If You Hold On

by
Novak Djokovic, after a winning passing shot in the final set against Jannik Sinner (Wimbledon IBM/YouTube)

No need to find some big meaning in it, but over 10 sets, the two best of the new class could not overcome the last two of the old class, so maybe there really is something to the idea that it was a class to end all classes.

No, sir. Nothing of the sort. First of all, it would be inaccurate and we live by fairness and accuracy. In which regard, right off, let us correct last weekend’s paper and admit we erroneously announced a matchup between the bright star of New Jersey Amanda Anisimova and the Riviera’s own Alizé Cornet, whereas what was due (and is now past) was Miss A. against another French star, Harmony Tan. Also past is the match Miss Cornet in fact played against Australian Ajla Tomljanović.

All this is in the past, and whether or not it is still with us or not even past[1] is neither here nor there because the semis will involve other lasses. Young Amanda put up a good show against Simona Halep, who looks so strong and consistent that she may well repeat her win here in 2019, but it is not ours to predict, given our lousy record in this area.
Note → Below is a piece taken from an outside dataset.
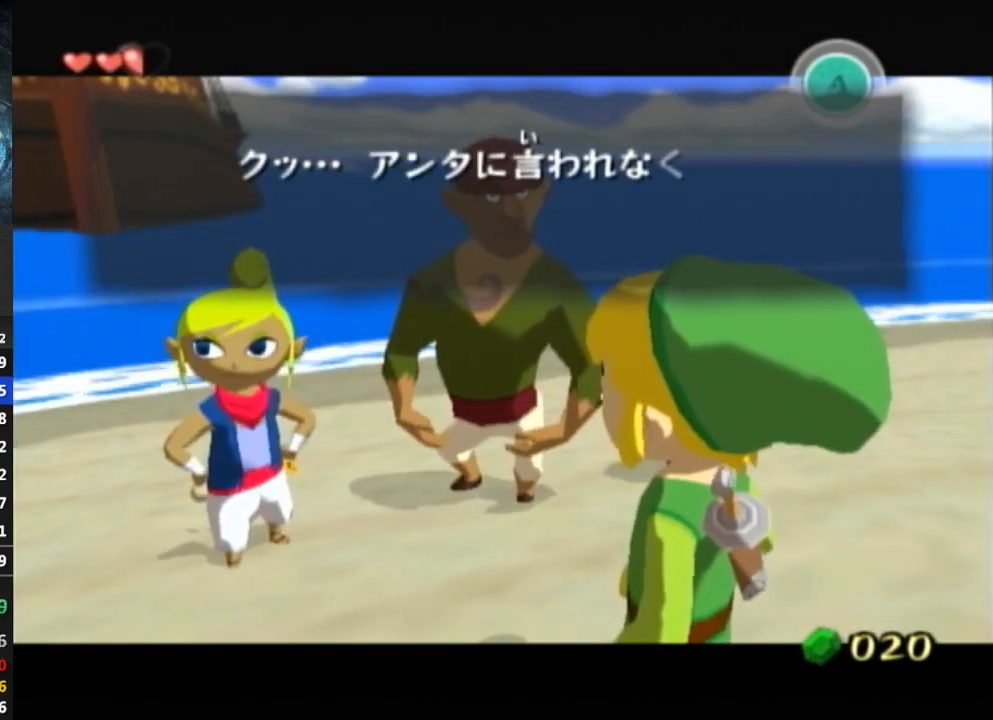
{"buttons": [], "left_stick": "center", "right_stick": "center", "events": [[67, "B", "up"], [167, "B", "down"], [200, "B", "up"], [300, "B", "down"], [367, "B", "up"], [400, "B", "down"], [467, "B", "up"]]}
But the deeper inaccuracy in our lede is elsewhere. Tennis, no less than football, is not a matchup between the old guys and the young guys, and when fate throws up such a meeting, so what?

Since 2003, no one not named Federer, Nadal, Djokovic, or Murray has won this most prestigious of all tournaments. Some view the U.S. Open as the true World Series of Tennis, but Wimbledon — formally The Championships — is the oldest and most revered.

The grass is greener here, at any rate. And this year, yesterday and on July 4, it looked like the spell, if you want to call superior talent a spell — and in fact, neither Mr. Pleszczynski nor I, sticklers for correct usage, want any such thing — would be broken this year. A young Tyrolean named Jannik Sinner was leading by two sets to zero against the mighty man of Belgrade on Centre Court, and then he slipped and hurt his ankle. But he played on. And Novak Djokovic, who had been a little off his game in those first two sets, jumped over the net to come to the younger man’s assistance. And proceeded to raise his game and take the match in five.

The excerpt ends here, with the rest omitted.